### Schriftliche Aufgabe 1
Schreiben Sie die Zeilen der Auflistung unverändert ab, beginnend mit der Zeile mit „Reading left to“ und weiter bis zum Ende der Auflistung. Die Bilder lassen Sie dabei weg.

Nachdem wir uns in Teil 1 unseres Beitrags mit dem Hinter­grund und Inhalt des Schrems II-Urteils beschäftigt haben, möchten wir Ihnen in Teil 2 die konkreten Anfor­de­rungen erläutern, die die Aufsichts­be­hörden nunmehr an Daten­transfers in Dritt­länder ohne adäquates Daten­schutz­niveau stellen.

1. Worum geht es?

Unter­nehmen haben nach den Vorgaben des EuGH für jeden einzelnen Daten­transfer zu beurteilen, ob ausrei­chende Garantien zur Absicherung des Daten­transfers in Dritt­länder imple­men­tiert wurden. Im Nachgang der Schrems II-Entscheidung hatten sich zahlreiche Behörden zu den nun geltenden Anfor­de­rungen an Dritt­lands­über­mitt­lungen geäußert, insbe­sondere zu den vom EuGH gefor­derten „zusätz­lichen Maßnahmen“.

### Datenauflistung
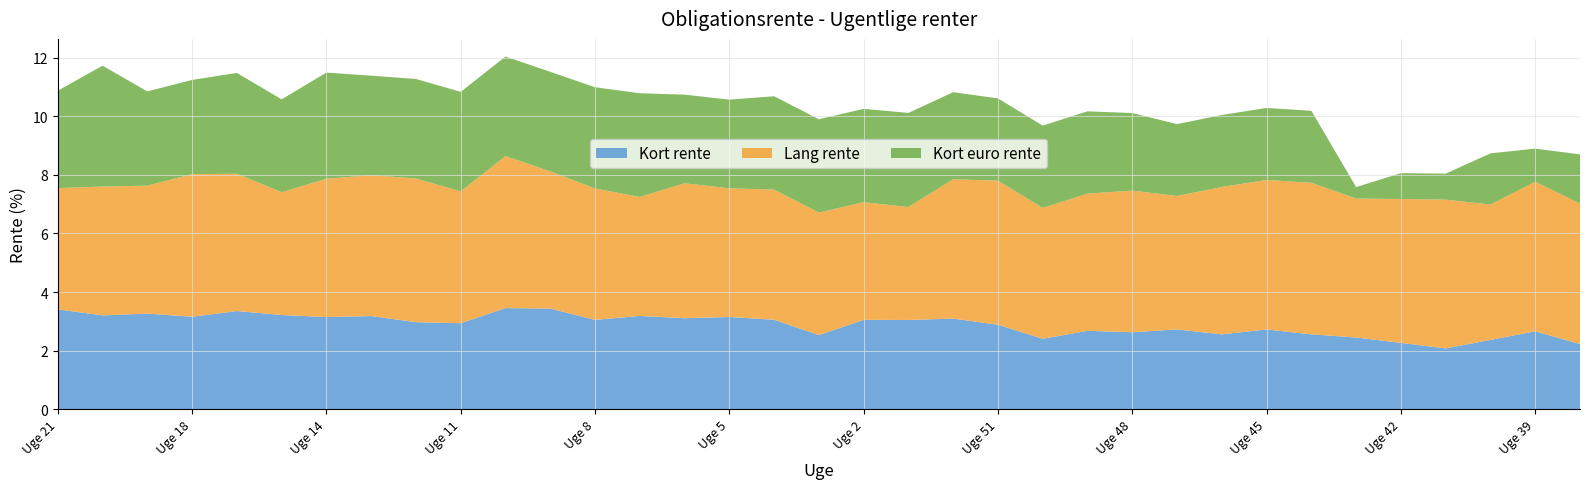

Reading right to left, transcribe all the data shown in this chart.

Kort rente: Uge 38=2.2	Uge 39=2.7	Uge 40=2.4	Uge 41=2.1	Uge 42=2.3	Uge 43=2.5	Uge 44=2.6	Uge 45=2.7	Uge 46=2.6	Uge 47=2.7	Uge 48=2.6	Uge 49=2.7	Uge 50=2.4	Uge 51=2.9	Uge 52=3.1	Uge 1=3.0	Uge 2=3.1	Uge 3=2.5	Uge 4=3.1	Uge 5=3.2	Uge 6=3.1	Uge 7=3.2	Uge 8=3.1	Uge 9=3.4	Uge 10=3.5	Uge 11=2.9	Uge 12=3.0	Uge 13=3.2	Uge 14=3.1	Uge 15=3.2	Uge 17=3.4	Uge 18=3.2	Uge 19=3.3	Uge 20=3.2	Uge 21=3.4
Lang rente: Uge 38=4.8	Uge 39=5.1	Uge 40=4.6	Uge 41=5.1	Uge 42=4.9	Uge 43=4.7	Uge 44=5.2	Uge 45=5.1	Uge 46=5.0	Uge 47=4.6	Uge 48=4.8	Uge 49=4.7	Uge 50=4.5	Uge 51=4.9	Uge 52=4.8	Uge 1=3.9	Uge 2=4.0	Uge 3=4.2	Uge 4=4.4	Uge 5=4.4	Uge 6=4.6	Uge 7=4.1	Uge 8=4.5	Uge 9=4.7	Uge 10=5.2	Uge 11=4.5	Uge 12=4.9	Uge 13=4.8	Uge 14=4.7	Uge 15=4.2	Uge 17=4.7	Uge 18=4.9	Uge 19=4.4	Uge 20=4.4	Uge 21=4.1
Kort euro rente: Uge 38=1.7	Uge 39=1.1	Uge 40=1.7	Uge 41=0.9	Uge 42=0.9	Uge 43=0.4	Uge 44=2.5	Uge 45=2.5	Uge 46=2.5	Uge 47=2.5	Uge 48=2.6	Uge 49=2.8	Uge 50=2.8	Uge 51=2.8	Uge 52=3.0	Uge 1=3.2	Uge 2=3.2	Uge 3=3.2	Uge 4=3.2	Uge 5=3.0	Uge 6=3.0	Uge 7=3.5	Uge 8=3.5	Uge 9=3.4	Uge 10=3.4	Uge 11=3.4	Uge 12=3.4	Uge 13=3.4	Uge 14=3.6	Uge 15=3.2	Uge 17=3.4	Uge 18=3.2	Uge 19=3.2	Uge 20=4.1	Uge 21=3.3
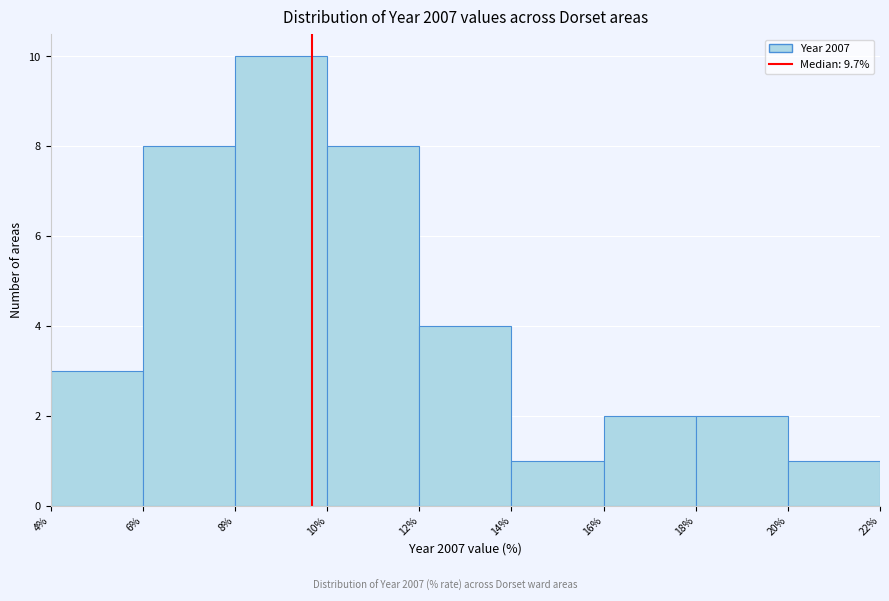

Reading left to right, list every bar in this chart as the range it spans on the x-axis followed by its height. The values are not printed on the chart, so give them approximately, as read against the axis.

4% to 6%: 3
6% to 8%: 8
8% to 10%: 10
10% to 12%: 8
12% to 14%: 4
14% to 16%: 1
16% to 18%: 2
18% to 20%: 2
20% to 22%: 1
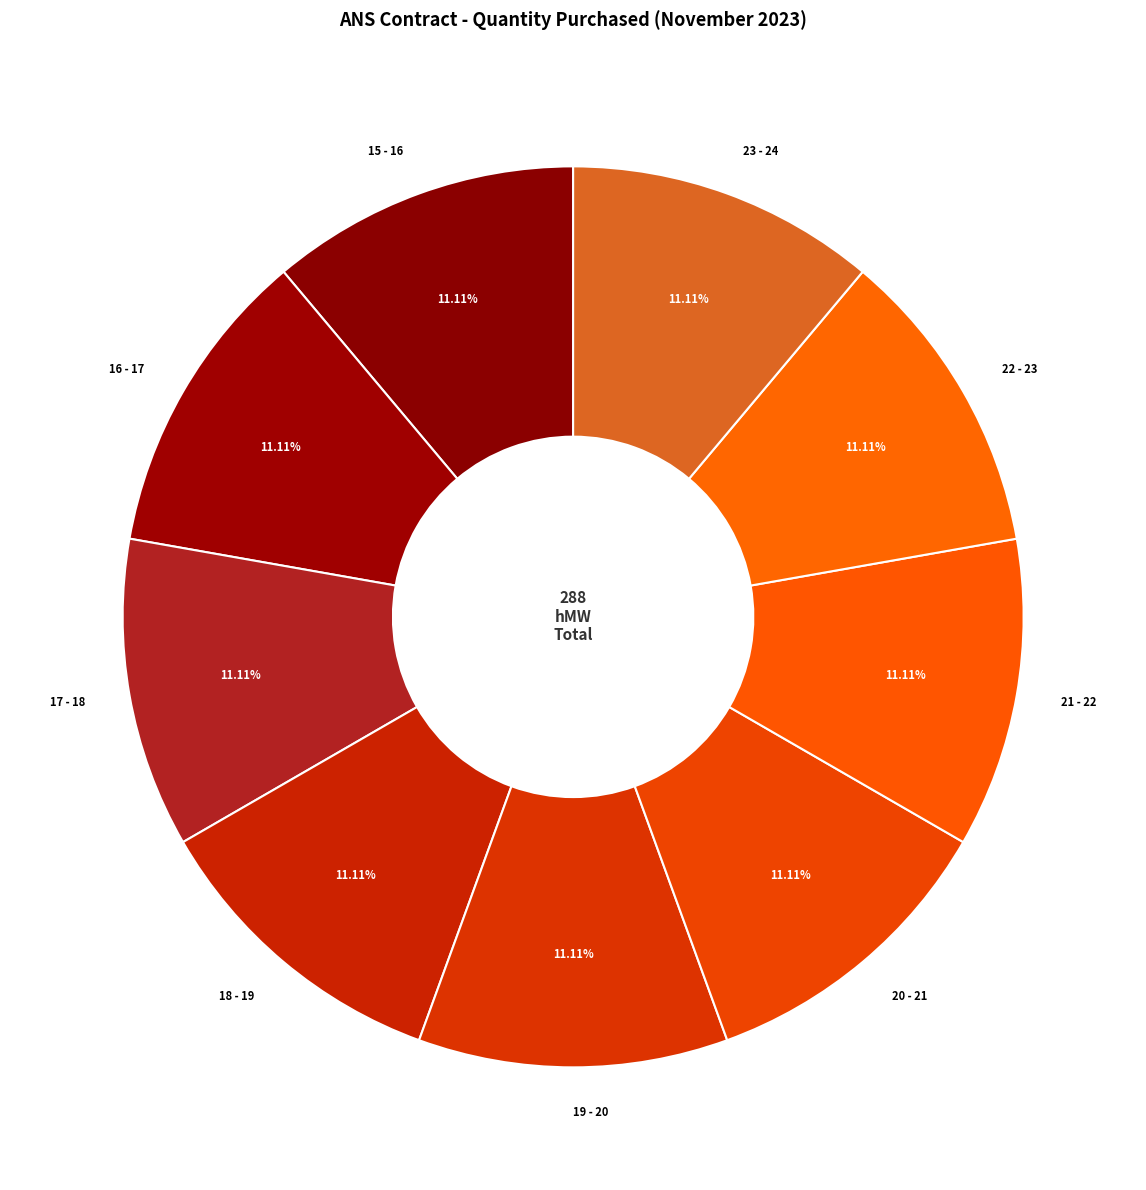

Does 22 - 23 represent more than half of the total?

No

### Schriftliche Aufgabe 2
Setzen Sie den Textauszug zum Schrems II-Urteil im Anschluss an seinen letzten Satz fort.

### Lösung der Aufgabe 1
Reading left to right, list every bar in this chart as the range it spans on the x-axis followed by its height. The values are not printed on the chart, so give them approximately, as read against the axis.

4% to 6%: 3
6% to 8%: 8
8% to 10%: 10
10% to 12%: 8
12% to 14%: 4
14% to 16%: 1
16% to 18%: 2
18% to 20%: 2
20% to 22%: 1

Does 22 - 23 represent more than half of the total?

No

### Lösung der Aufgabe 2
Besonders beach­tenswert sind die Orien­tie­rungs­hilfe des Landes­be­auf­tragte für Datenschutz und Infor­ma­ti­ons­freiheit Baden-Württemberg (LfDI) und die Empfehlung des Europäi­schen Daten­schutz­aus­schusses (EDSA). Im Ergebnis wird von den Unter­nehmen verlangt, die jewei­ligen Daten­transfers einer Risikoanalyse zu unter­ziehen, also einem sog. Transfer Impact Assessment (“TIA“). Im Rahmen des TIA ist zu ermitteln, ob es im fraglichen Drittland Gesetze gibt, die den dortigen (Sicherheits-)Behörden die Befugnis geben, von dem Daten­im­porteur die Offen­legung oder den Zugriff auf Daten von EU-Bürgern zu verlangen. Bei Daten­transfers in die USA hatte sich der EuGH insbe­sondere mit den US-ameri­ka­ni­schen Überwa­chungs­ge­setzen Sec. 702 FISA und EO 12333 ausein­an­der­ge­setzt. 

2. Wie betrifft mich das? / Warum ist das wichtig?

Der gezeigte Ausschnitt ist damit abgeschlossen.